Ungemütlicher Advent!
Ungemütlicher Advent!
Gedanken zum Ersten Adventsonntag – (Evangelium Lukas 21, 25-28. 34-36)
Es werden Zeichen sichtbar werden an Sonne, Mond und Sternen, und auf der Erde werden die Völker bestürzt und ratlos sein über das Toben und Donnern des Meeres. Die Menschen werden vor Angst vergehen in der Erwartung der Dinge, die über die Erde kommen; denn die Kräfte des Himmels werden erschüttert werden.
Dann wird man den Menschensohn mit großer Macht und Herrlichkeit auf einer Wolke kommen sehen. Wenn (all) das beginnt, dann richtet euch auf, und erhebt eure Häupter; denn eure Erlösung ist nahe.

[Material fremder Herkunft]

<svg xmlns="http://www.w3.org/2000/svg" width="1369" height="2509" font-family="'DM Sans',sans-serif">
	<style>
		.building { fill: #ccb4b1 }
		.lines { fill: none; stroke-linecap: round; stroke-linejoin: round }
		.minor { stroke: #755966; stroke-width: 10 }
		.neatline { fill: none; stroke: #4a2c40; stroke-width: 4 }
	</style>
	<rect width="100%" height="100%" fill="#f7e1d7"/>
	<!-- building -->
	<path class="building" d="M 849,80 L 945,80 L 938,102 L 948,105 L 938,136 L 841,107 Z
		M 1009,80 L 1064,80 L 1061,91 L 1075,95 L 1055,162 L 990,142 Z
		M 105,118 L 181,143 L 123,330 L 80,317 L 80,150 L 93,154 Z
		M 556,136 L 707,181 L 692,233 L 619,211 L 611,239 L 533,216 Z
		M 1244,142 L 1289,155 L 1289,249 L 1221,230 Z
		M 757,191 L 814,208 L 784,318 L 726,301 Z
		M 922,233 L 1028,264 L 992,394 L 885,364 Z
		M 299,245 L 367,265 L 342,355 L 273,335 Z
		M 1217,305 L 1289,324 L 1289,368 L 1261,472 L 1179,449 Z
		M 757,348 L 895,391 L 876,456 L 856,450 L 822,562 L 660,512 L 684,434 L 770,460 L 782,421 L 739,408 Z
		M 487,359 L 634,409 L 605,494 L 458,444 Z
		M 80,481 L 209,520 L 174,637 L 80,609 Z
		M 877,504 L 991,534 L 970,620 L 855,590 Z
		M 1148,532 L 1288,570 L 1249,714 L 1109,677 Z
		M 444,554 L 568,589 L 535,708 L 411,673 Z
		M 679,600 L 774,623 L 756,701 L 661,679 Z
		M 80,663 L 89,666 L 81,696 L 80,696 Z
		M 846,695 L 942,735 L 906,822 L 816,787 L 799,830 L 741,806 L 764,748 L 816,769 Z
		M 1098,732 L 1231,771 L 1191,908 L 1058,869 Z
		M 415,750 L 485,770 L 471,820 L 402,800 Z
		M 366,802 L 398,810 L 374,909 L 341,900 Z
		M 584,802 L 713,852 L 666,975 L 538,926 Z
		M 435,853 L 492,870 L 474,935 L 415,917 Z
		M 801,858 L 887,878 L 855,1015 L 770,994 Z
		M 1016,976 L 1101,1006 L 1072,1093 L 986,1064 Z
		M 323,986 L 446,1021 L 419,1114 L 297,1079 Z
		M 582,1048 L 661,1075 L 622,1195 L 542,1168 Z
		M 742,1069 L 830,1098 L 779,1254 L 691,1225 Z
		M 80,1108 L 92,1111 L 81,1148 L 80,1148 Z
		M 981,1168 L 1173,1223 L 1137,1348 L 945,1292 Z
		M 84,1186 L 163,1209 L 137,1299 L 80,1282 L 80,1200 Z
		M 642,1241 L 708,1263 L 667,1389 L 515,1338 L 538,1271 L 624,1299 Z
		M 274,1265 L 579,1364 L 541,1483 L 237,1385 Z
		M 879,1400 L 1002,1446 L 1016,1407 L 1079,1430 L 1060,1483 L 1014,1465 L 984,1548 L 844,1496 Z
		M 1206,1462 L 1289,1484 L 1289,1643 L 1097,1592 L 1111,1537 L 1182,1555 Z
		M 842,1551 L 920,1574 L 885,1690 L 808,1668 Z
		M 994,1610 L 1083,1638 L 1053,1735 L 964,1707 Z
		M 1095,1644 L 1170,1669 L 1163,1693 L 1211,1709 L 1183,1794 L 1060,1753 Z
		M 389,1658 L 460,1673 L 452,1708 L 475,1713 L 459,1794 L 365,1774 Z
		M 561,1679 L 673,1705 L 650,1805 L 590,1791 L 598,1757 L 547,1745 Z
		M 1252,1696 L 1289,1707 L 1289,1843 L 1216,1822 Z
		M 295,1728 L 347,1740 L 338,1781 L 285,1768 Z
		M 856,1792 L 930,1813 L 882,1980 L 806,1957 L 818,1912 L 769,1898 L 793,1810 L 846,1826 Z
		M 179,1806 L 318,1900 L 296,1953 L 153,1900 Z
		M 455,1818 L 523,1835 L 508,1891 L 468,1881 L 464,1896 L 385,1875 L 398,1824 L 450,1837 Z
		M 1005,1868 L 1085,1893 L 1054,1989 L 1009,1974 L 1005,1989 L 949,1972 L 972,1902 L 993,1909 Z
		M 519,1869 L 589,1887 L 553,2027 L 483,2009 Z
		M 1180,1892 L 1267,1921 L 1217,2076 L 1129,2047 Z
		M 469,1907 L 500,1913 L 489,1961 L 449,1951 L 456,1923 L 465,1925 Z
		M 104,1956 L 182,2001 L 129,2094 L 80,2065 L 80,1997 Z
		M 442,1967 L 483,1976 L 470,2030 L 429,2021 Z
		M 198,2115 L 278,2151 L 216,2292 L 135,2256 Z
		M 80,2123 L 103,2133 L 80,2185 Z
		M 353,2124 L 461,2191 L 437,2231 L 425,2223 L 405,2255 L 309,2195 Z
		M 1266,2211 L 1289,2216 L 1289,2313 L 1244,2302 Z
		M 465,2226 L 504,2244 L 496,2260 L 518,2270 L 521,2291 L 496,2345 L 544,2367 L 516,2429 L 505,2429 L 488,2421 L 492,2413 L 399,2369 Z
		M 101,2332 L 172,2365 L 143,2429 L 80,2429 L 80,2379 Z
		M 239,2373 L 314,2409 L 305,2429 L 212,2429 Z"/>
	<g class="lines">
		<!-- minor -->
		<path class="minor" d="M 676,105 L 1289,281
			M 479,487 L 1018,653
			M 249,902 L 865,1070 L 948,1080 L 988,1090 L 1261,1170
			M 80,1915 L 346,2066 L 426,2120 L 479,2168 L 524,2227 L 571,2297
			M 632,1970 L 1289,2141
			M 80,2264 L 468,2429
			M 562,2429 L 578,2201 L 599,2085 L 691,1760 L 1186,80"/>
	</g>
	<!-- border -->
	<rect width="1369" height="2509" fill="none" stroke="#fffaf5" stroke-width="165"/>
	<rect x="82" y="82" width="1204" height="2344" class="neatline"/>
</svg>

Nehmt euch in Acht, dass Rausch und Trunkenheit und die Sorgen des Alltags euch nicht verwirren und dass jener Tag euch nicht plötzlich überrascht, (so) wie (man in) eine Falle (gerät); denn er wird über alle Bewohner der ganzen Erde hereinbrechen.
Wacht und betet allezeit, damit ihr allem, was geschehen wird, entrinnen und vor den Menschensohn hintreten könnt.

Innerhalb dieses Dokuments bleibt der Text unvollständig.